| What the task requires |
The answer should consist of each line below that contains the word "round".

[Dataset entries]
○ ○ ○ ○

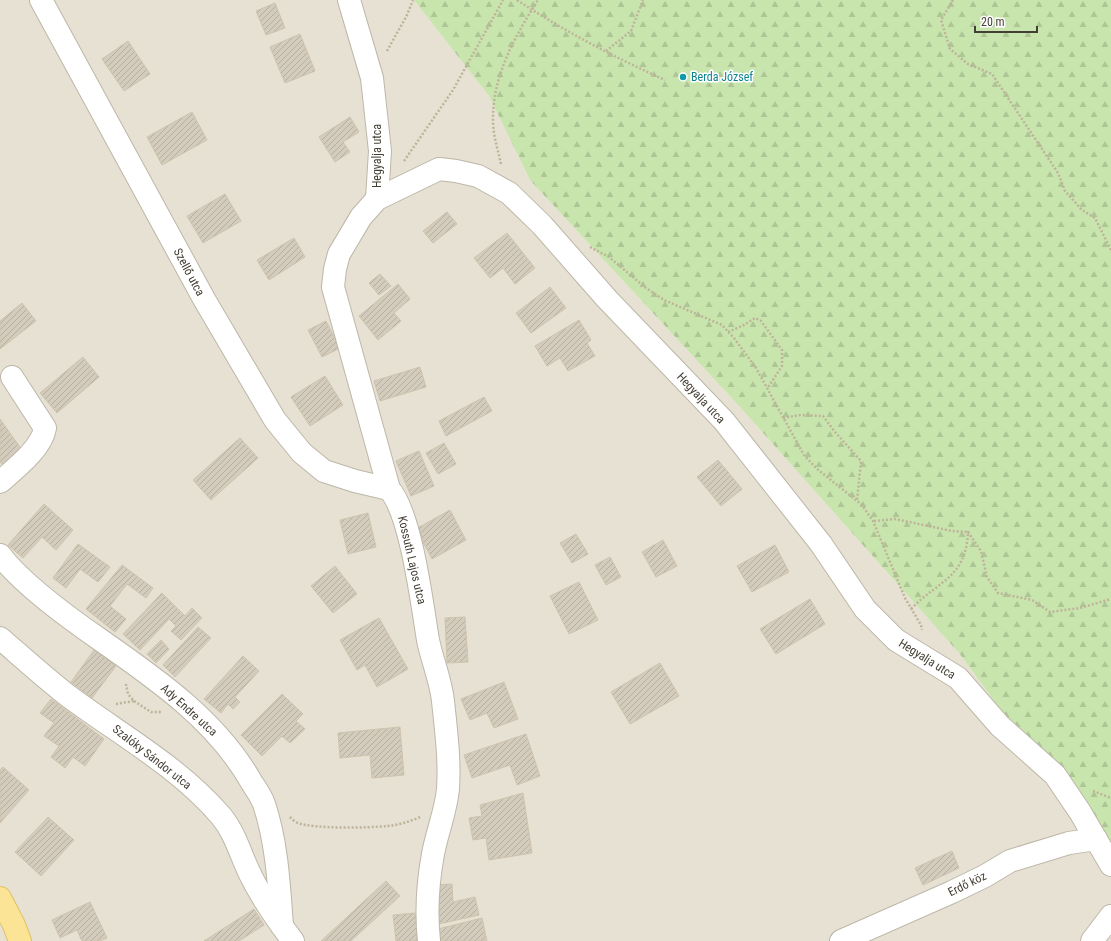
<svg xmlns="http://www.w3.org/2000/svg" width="1111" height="941" viewBox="0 0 1111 941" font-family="'Roboto Condensed',sans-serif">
<defs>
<pattern id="forest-firs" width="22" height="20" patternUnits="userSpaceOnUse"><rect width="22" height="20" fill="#c9e5ae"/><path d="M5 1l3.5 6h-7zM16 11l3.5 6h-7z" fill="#aec696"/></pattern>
<pattern id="building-hatch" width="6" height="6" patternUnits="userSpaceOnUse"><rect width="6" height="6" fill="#d3cbbb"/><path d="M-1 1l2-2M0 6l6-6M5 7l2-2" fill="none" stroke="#b6afa1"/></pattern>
</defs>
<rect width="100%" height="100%" fill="#f2efe5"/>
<path fill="#e6e1d3" d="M 0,0 L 414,0 L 489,96 L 530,180 L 740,407 L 959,653 L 1096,839 L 1111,854 L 1111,941 L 0,941 Z"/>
<path fill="url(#forest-firs)" d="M 414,0 L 1111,0 L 1111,854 L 1096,839 L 959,653 L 740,407 L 530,180 L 489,96 Z"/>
<g fill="url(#building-hatch)" stroke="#cec3ae">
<path d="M 275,3 L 285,28 L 266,35 L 256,11 Z"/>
<path d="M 300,34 L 315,71 L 285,83 L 270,47 Z"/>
<path d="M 128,41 L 150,74 L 124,91 L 102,59 Z"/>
<path d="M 192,112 L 207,140 L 162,165 L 147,137 Z"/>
<path d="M 350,117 L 359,132 L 343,142 L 350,152 L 335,162 L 319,137 Z"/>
<path d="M 225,194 L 241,221 L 203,243 L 187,216 Z"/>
<path d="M 447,212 L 457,224 L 433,243 L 423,231 Z"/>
<path d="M 507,233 L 535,268 L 515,284 L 503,268 L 490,278 L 474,258 Z"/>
<path d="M 294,238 L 305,257 L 269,280 L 257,260 Z"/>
<path d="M 380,274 L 391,286 L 379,295 L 369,283 Z"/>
<path d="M 398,284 L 410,299 L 394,313 L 401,321 L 378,340 L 359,316 Z"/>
<path d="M 550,287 L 566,308 L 531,333 L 516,313 Z"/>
<path d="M 22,303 L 36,321 L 0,349 L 0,321 Z"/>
<path d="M 579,320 L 591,340 L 587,343 L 595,356 L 568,371 L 560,358 L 547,366 L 535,346 Z"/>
<path d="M 326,321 L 340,348 L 322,357 L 308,330 Z"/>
<path d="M 83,357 L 99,377 L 57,413 L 40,393 Z"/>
<path d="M 420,367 L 426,387 L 380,401 L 374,381 Z"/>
<path d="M 325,376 L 343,405 L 310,426 L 291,397 Z"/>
<path d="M 484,397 L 492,411 L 446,436 L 439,421 Z"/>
<path d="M 0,419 L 22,450 L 2,464 L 0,462 Z"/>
<path d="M 240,438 L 258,458 L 211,500 L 193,480 Z"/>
<path d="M 444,443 L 456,464 L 438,474 L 426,453 Z"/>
<path d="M 419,451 L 434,486 L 411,496 L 396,461 Z"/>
<path d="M 718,460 L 742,489 L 721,506 L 697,477 Z"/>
<path d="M 44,504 L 73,530 L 56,550 L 42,537 L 23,558 L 8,545 Z"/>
<path d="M 450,510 L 466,540 L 432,559 L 416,529 Z"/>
<path d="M 368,513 L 376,547 L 348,554 L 340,520 Z"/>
<path d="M 576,534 L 588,554 L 572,563 L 560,543 Z"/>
<path d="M 663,540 L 677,566 L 656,577 L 642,552 Z"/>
<path d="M 78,544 L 110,567 L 98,582 L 80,569 L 66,588 L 53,578 Z"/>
<path d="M 775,545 L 789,572 L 752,592 L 737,566 Z"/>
<path d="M 610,557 L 621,577 L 606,585 L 595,565 Z"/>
<path d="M 122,565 L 153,588 L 146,598 L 127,584 L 110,606 L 126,619 L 115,632 L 86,609 Z"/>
<path d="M 335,566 L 357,594 L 333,613 L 311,586 Z"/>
<path d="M 579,582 L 598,620 L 569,634 L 550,596 Z"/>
<path d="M 162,593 L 185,616 L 192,608 L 202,618 L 181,640 L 171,631 L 176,626 L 169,619 L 140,650 L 123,634 Z"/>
<path d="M 810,599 L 825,624 L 776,654 L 760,629 Z"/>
<path d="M 465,617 L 468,662 L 447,663 L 445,618 Z"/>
<path d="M 379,618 L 408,669 L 377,687 L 365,665 L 357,670 L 340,640 Z"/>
<path d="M 198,627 L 211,638 L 175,677 L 163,665 Z"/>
<path d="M 161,640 L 169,649 L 156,663 L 147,654 Z"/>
<path d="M 94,650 L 116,666 L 92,698 L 71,682 Z"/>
<path d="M 243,656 L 259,671 L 235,697 L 240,702 L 233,709 L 228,704 L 221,713 L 204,699 Z"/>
<path d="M 660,663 L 679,696 L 630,724 L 611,692 Z"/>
<path d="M 504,682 L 518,719 L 494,728 L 487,713 L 470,720 L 461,699 Z"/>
<path d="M 282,694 L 303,714 L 296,721 L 305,729 L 290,743 L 282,736 L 262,756 L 241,735 Z"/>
<path d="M 51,699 L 104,739 L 85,766 L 73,757 L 65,768 L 51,757 L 59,746 L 44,736 L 54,723 L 40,713 Z"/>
<path d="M 400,727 L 404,775 L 372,778 L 370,755 L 340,758 L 338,733 Z"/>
<path d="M 526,734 L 540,776 L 517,785 L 510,765 L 472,778 L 464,755 Z"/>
<path d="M 3,767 L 29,790 L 0,823 L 0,770 Z"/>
<path d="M 523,793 L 532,853 L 489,860 L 486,838 L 473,840 L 469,818 L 482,816 L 480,805 Z"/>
<path d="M 48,817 L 74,840 L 41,876 L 15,852 Z"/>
<path d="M 952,851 L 959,868 L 923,885 L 915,868 Z"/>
<path d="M 386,881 L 400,896 L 351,941 L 321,941 Z"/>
<path d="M 452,884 L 453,902 L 475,897 L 479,915 L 434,925 L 433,885 Z"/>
<path d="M 90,902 L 107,938 L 100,941 L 82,941 L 77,930 L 60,938 L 52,920 Z"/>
<path d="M 254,909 L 264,925 L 239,941 L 204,941 Z"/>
<path d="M 415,913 L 419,941 L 396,941 L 393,915 Z"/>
<path d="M 482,918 L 487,941 L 441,941 L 438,929 Z"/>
</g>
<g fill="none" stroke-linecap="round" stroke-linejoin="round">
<defs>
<g id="minor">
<path d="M 41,0 L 204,299 L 275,420 L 302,453 L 324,471 L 355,481 L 389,489"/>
<path d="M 349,0 L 372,78 L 380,151 L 377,199"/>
<path d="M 0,482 C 15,469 42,448 45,428 L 12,377"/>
<path d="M 0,555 C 23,585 70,619 102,641 C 158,680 218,722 252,783 C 256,789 261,796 264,804 C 277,843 279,885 282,926"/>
<path d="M 0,638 C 22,657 44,677 67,695 C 119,734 178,766 221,816 C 236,834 241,857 252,878 C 263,900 278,921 293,941"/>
<path d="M 429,941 C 426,913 428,881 433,854 C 437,832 446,811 448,789 C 450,760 446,730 443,701 C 441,681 432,660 428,640 C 422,604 411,513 389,489 L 333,287 L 335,269 L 339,254 L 361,217 L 377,199 L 439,169 L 456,171 L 478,176 L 509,193 L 542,225 L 607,299 L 724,421 L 821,544 L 865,609 L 896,640 L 958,678 L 1000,726 L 1055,775 L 1080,812 L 1111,865"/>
<path d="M 841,941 L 952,892 L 985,876 L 1010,861 L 1069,843 L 1096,839"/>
<path d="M 1092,941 L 1111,916"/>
</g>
<path id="major" d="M 0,898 L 14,925 L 20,941"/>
</defs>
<use href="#minor" stroke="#bdb7a8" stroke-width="24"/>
<use href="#major" stroke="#e0c265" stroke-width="24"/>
<g stroke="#beb399" stroke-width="2.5" stroke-dasharray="2 2" stroke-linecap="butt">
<path d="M 517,0 C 564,31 614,57 665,80"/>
<path d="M 953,0 L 941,20 L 950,49 L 968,64 L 992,74 L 1058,173 L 1065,191 L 1082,210 L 1095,218 L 1111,250"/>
<path d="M 387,51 L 407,15 L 413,0"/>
<path d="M 606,51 L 631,31 L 643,0"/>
<path d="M 404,161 L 453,90 L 503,0"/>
<path d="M 501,164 C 498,150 493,135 493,121 C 492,77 515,36 538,0"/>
<path d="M 590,247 L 609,257 L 646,288 L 664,300 L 722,325 L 734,338 L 756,368 L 804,455 L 817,469 L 862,505 L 873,521 L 905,598 L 921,625 L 922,630"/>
<path d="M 728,332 L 744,325 L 755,318 L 761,321 L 782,350 L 782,366 L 767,389"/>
<path d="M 783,418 L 800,415 L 823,416 L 835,432 L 861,461 L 857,501"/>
<path d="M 874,521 L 895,519 L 952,531 L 968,532"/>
<path d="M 911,609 C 939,580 966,578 968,532 L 981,551 L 987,577 L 998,593 L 1032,600 L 1050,612 L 1080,608 L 1111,599"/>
<path d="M 134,701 L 151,712 L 162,712"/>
<path d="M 116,704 L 134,701 L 128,694 L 126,684"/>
<path d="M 1093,791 L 1111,798"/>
<path d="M 290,817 C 292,819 295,822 298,823 C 314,829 368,828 387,826 C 398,825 409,822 420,817"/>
</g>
<use href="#minor" stroke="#fff" stroke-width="22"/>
<use href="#major" stroke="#fbe495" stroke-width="22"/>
</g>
<circle fill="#0f9aa8" stroke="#fff" stroke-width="1.5" cx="683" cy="77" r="4"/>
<g text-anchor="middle" stroke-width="3" stroke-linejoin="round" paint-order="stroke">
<g font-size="12" fill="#0d838f" stroke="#fff" text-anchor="start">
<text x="691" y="81">Berda József</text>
</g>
<g font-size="12" fill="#443f35" stroke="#fff">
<text transform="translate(377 156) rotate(-90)" y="4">Hegyalja utca</text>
<text transform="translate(189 272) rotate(62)" y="4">Szellő utca</text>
<text transform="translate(701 398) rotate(47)" y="4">Hegyalja utca</text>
<text transform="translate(412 560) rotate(77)" y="4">Kossuth Lajos utca</text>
<text transform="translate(927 659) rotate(32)" y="4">Hegyalja utca</text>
<text transform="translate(189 710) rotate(42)" y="4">Ady Endre utca</text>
<text transform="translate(152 757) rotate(38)" y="4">Szalóky Sándor utca</text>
<text transform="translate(967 884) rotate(-26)" y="4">Erdő köz</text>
</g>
</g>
<path d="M975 26v6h62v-6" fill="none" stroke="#443f35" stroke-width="2"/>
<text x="981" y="26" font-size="12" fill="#443f35" stroke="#ffffff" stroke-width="3" paint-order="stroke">20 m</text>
</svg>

○ ○ ○ ○

| Problem solution |
<g fill="none" stroke-linecap="round" stroke-linejoin="round">
<g text-anchor="middle" stroke-width="3" stroke-linejoin="round" paint-order="stroke">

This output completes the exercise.